You know what? I missed blogging this blog. Most of my normal blogging is "important" and "thought-provoking", and I'm just glad for a minute that I have this blog where I can be merely useful and informative.
So welcome. I missed you, too.
Most of the entries so far have been basic tool entries – how to use the straight-up tools like "magic wand" and "color select" to get something cool to happen. Well, it turns out that the GiMP has some rather mad filters which can do stuff that you could prolly do by hand if you were insane and didn’t have to eat, work, or use the potty. These filters can just save you time and create … stuff.
The difference between a "filter" and a "tool" is that "filters" reside in the "Filters" menu, and they are generally applied to the whole image at once – or for you intermediate users, to a selected area of the image you're working on.
I have an image you can practice on all picked out as we apply 3 basic filters today:
Nice face, right? That's an image downloaded from stock.xchng from a photographer whose user ID is "Sammylee". It'll be our test case for these filters. Drop down the "Filters" menu and take a look at it.
We could walk you through boring junk like blurs and red-eye removal, but what if our crazy face here is a supposed to be a super mutant with psionic energy that is bursting out of his eyes? Is knowing the difference between "Gaussian blur" and normal "blur" going to get that done? No, it's not, so let's not, let's do something worth doing. Go down the menu to "Light and Shadow" and when the next popup menu shows itself, choose "Supernova". You get something like this:
Now, obviously, the giant radioactive zit on this guy's nose is not impressing anybody.

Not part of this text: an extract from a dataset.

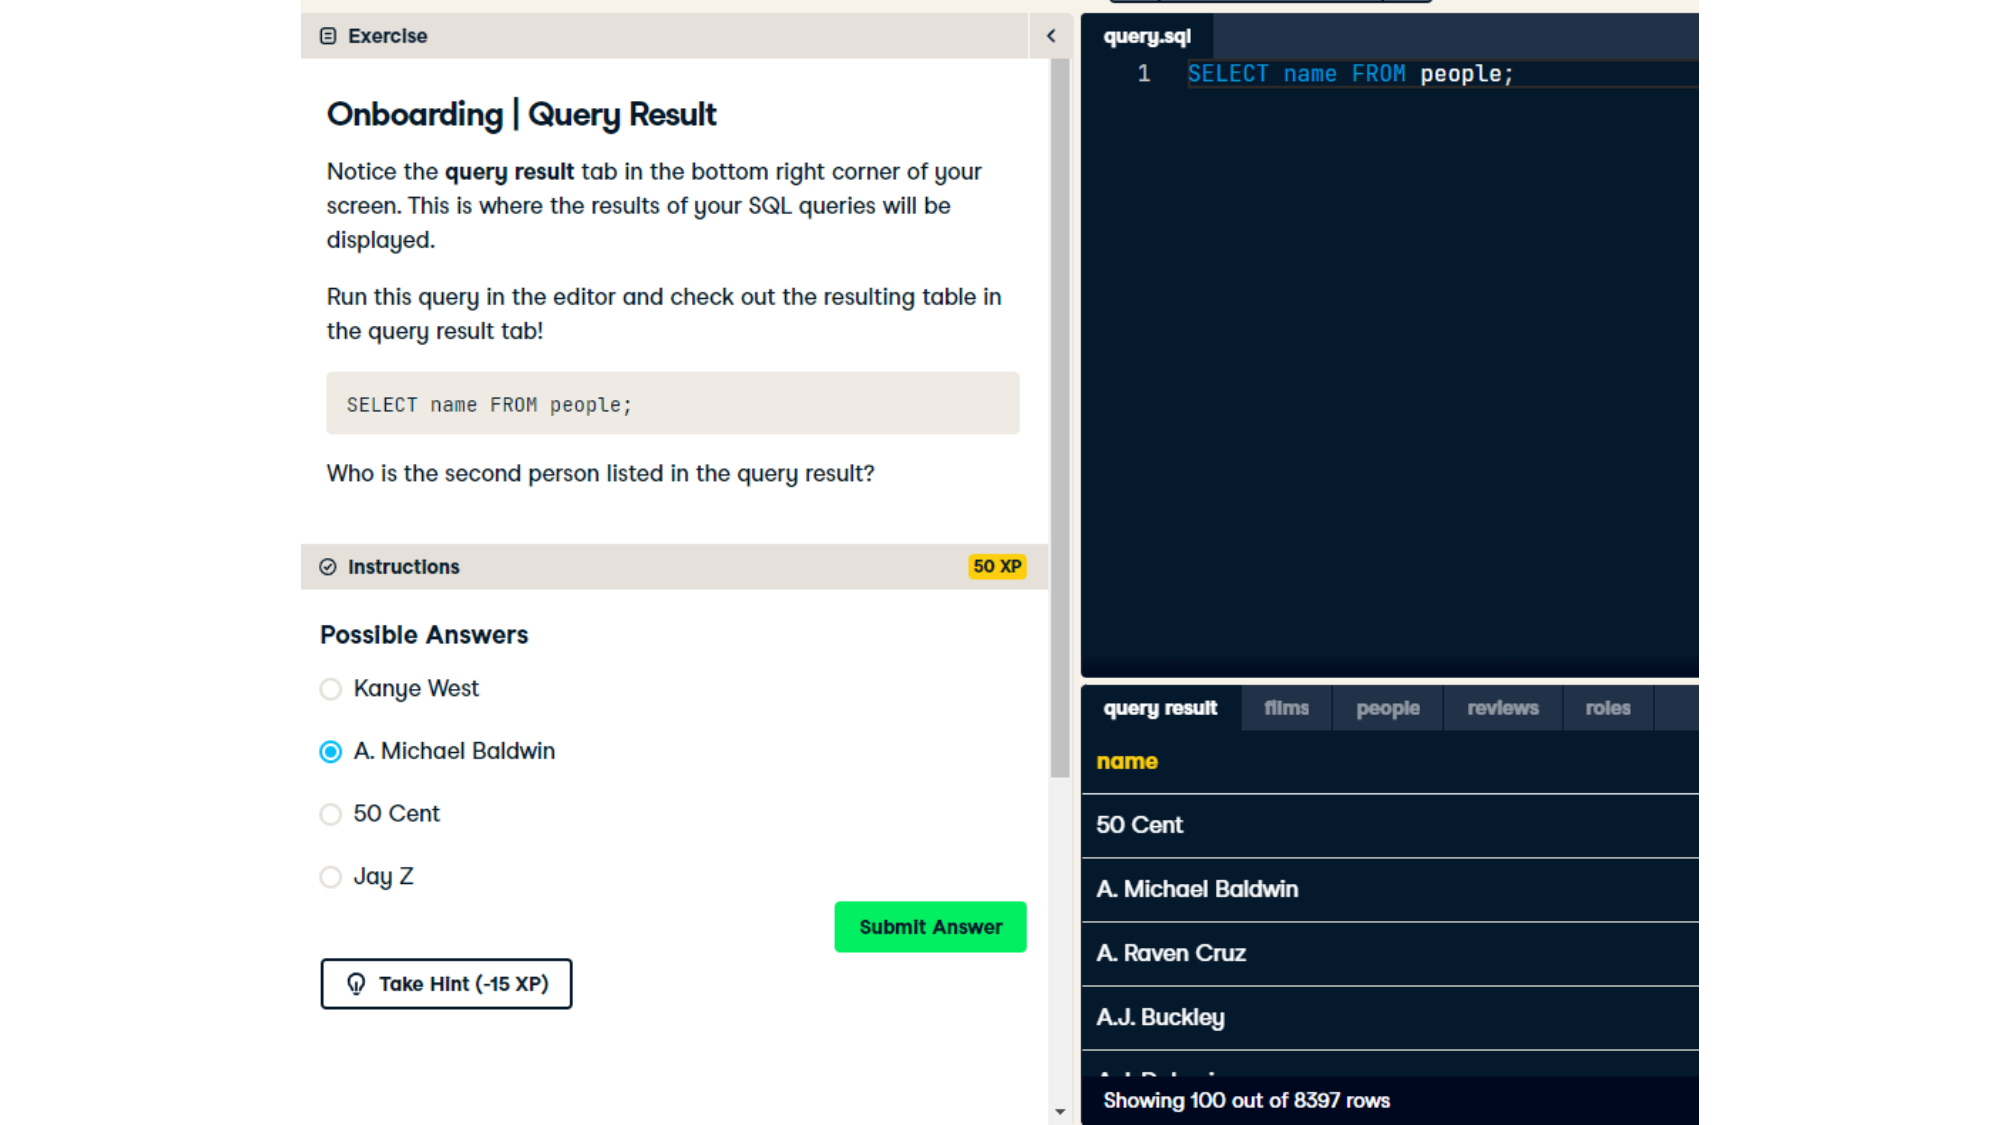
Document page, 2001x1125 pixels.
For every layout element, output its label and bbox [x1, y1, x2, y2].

picture [301, 0, 1699, 1125]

But to get that crazy psionic energy coming out his eye instead of the pores on his nose, use your mouse to move the center of the Supernova in the preview screen to the part of his face (one of his eyes) we want the effect to actually be in. I'm choosing his right eye (which is on our left).
Once the center of the effect is where I want it, I'm going to manipulate the sliders to get the filter to look like something manageable, thus:
For those of you who aren't following what happened, I reduced the diameter of the center of the effect to 9 pixels; I changed the "spokes" to 38, and I upped the "random hue" value to 77 to make the colors in the spokes rotate randomly. The higher the value there, the more random the color generated. I'm going to repeat the process for the other eye leaving all the settings exactly the same – just moving the center to the other eye, and I get this:
Weird, right? Now, check this out: select "Edge-detect" from the "Filters" menu, and choose "Edge…". Don't ask any questions – just click "OK", and you get this image:
Now, that's crazy, right? But if you fiddle with the color mode and brightness/contrast setting, you can get this:
Which looks like a line drawing or a pencil sketch. Nice, huh?
OK – that's two filters. Here's the third and then I'm out of here. Go down the "Filters" menu to "Distorts" and select "Erase every other row". You get this dialog:
Now, before you hit "OK", make sure your FG/BG color is set so that the BG color is BLACK, and then set the "Erase/fill:" drop-down to "fill with background". Now click "OK" and you get this:
Like an old-time low-res TV image.
Now, play with the filters there in the Filter menu, and we'll come back with a project that you can try out with me to see how Filters and Tools interact with each other.
Sorry to be gone so long; thanks for your patience.